I don’t ever see you as complaining, Re. You’re doing the best thing you can with your pain: you’re writing. You’re building a new life. It isn’t easy to do but you are making it happen, and that’s something to be proud of.
XO
That’s all you ever need to say. Peace…
Thank you for the song Averil. Here pretty shitty week too. I hope those broken hearts are soon on the mend xx
It’s in the air, Cat.
XO
Right foot, left foot, breathe. Right foot, left foot, breathe. Breathe.
(and also hugs and chocolate)
I’m with Bobbi. That’s all you need to say. And you are on our minds, too.

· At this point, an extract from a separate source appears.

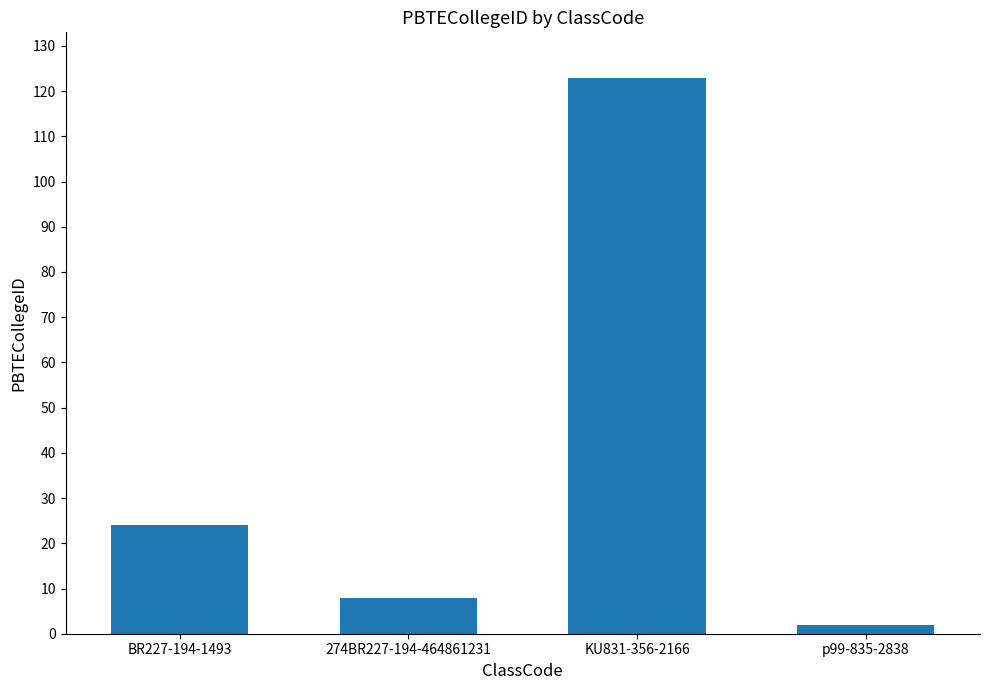

What is the change in value from 274BR227-194-464861231 to p99-835-2838?

-6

I never like to hear that friends are hurting. Worse, that the people they love are hurting. Would that we could simply tear off a corner of their pain and hold it to help them carry the burden. Sending thoughts of love goes a long way, my dear. I know that for certain.
Hang in there, missy. *hugs*
Sorry for you and for yours. I play with words every day, but sometimes I don’t have any words to say.
I am still reeling from the obituary of a 29-year-old man from my hometown who committed suicide…the obituary mentioned how much his two beloved dogs would miss him, among other things. I only vaguely knew him in passing but he was closer with some of my friends and family and I seem to be simply incapable of understanding how in the hell this man’s friends and family are managing this. I would never know what to say even if I had someone to say it to.
I hope the broken hearts in your life are on the mind, Averil.
Thank you, sweet sis. I loved the song so much that I just bought the download. It was exactly what I needed this morning. And please don’t feel like you have to say anything. Words are not necessary, just love.